== TASK PROMPT ==
If a line in the data holds the string "nail", list it.

== THE DATA ==
——

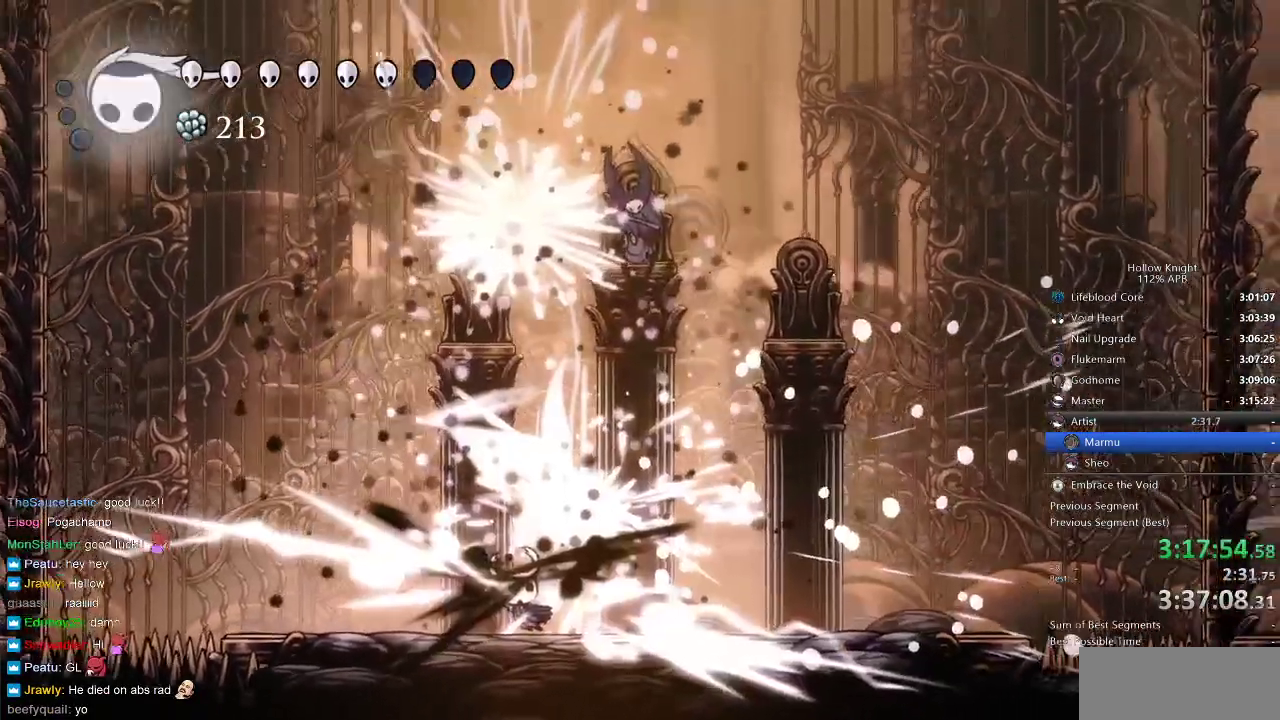
{"keys": ["nail", "right"], "events": [[17, "right", "down"], [467, "nail", "down"]]}
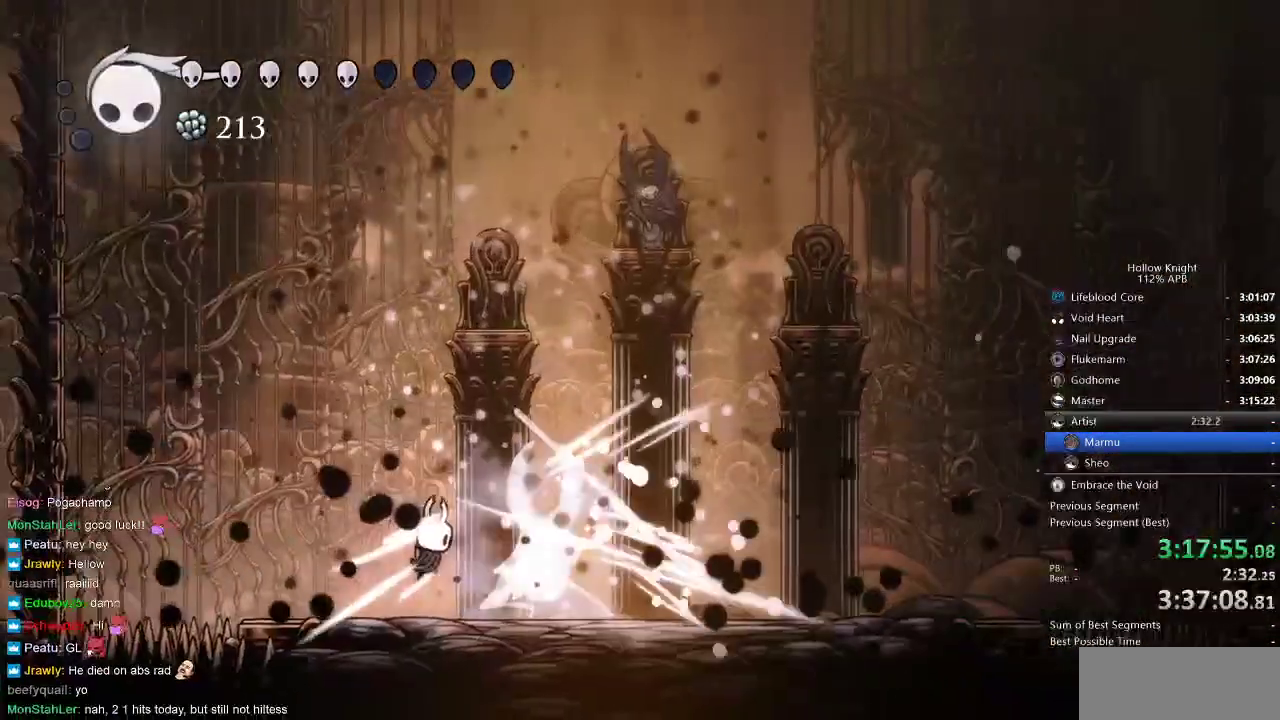
{"keys": ["nail", "right"], "events": [[50, "nail", "up"], [233, "nail", "down"], [283, "nail", "up"], [483, "nail", "down"]]}
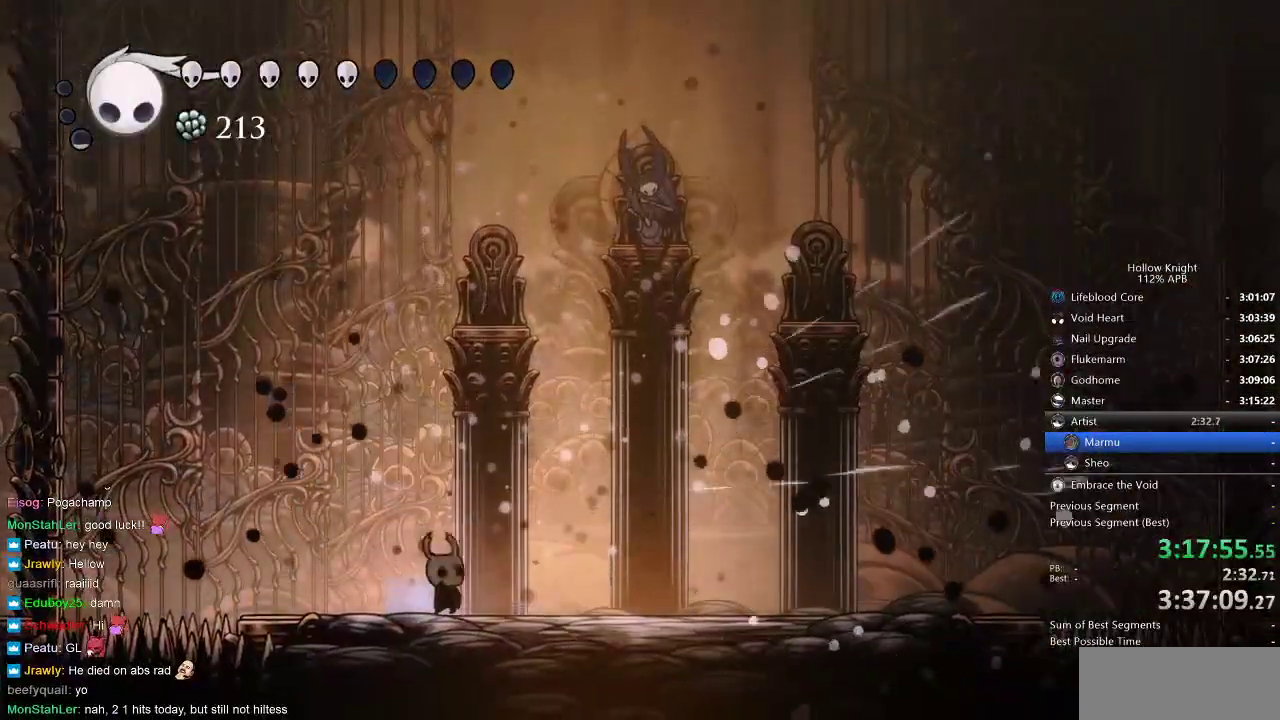
{"keys": ["left"], "events": [[83, "nail", "up"], [417, "left", "down"], [417, "right", "up"]]}
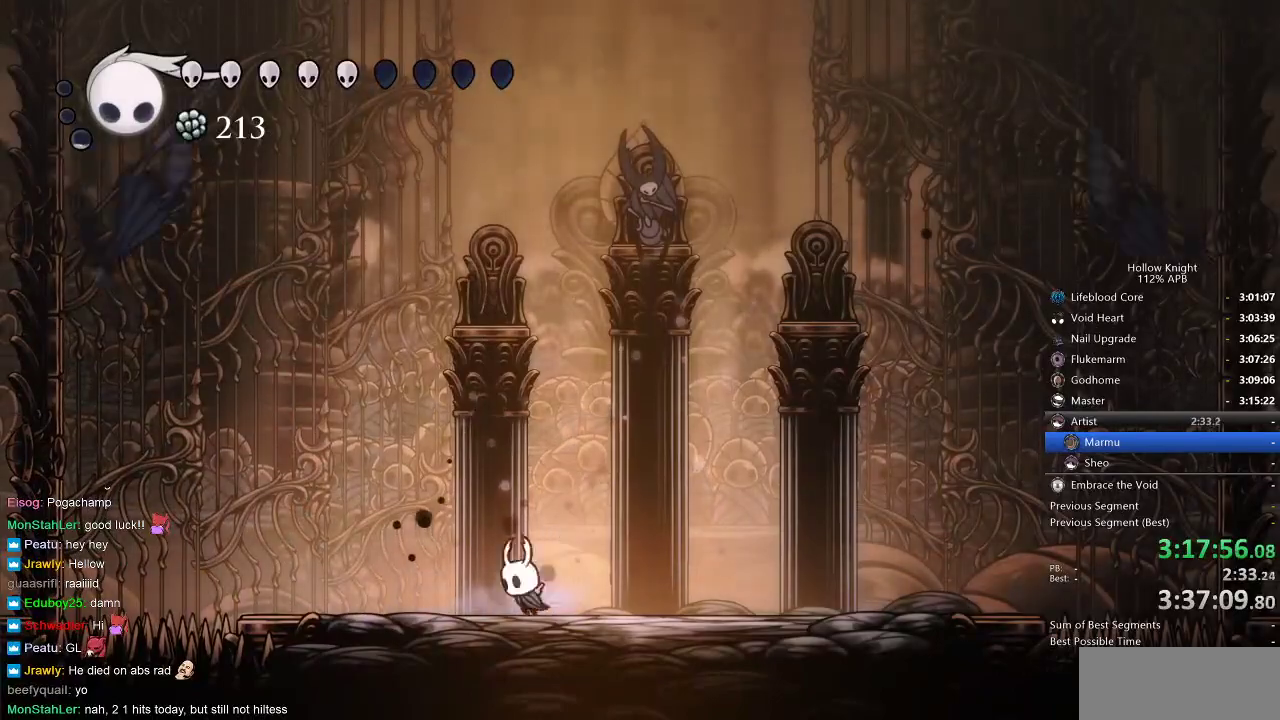
{"keys": ["left"], "events": [[17, "right", "down"], [83, "left", "up"], [317, "left", "down"], [350, "right", "up"]]}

——

== RESULT ==
{"keys": ["nail", "right"], "events": [[17, "right", "down"], [467, "nail", "down"]]}
{"keys": ["nail", "right"], "events": [[50, "nail", "up"], [233, "nail", "down"], [283, "nail", "up"], [483, "nail", "down"]]}
{"keys": ["left"], "events": [[83, "nail", "up"], [417, "left", "down"], [417, "right", "up"]]}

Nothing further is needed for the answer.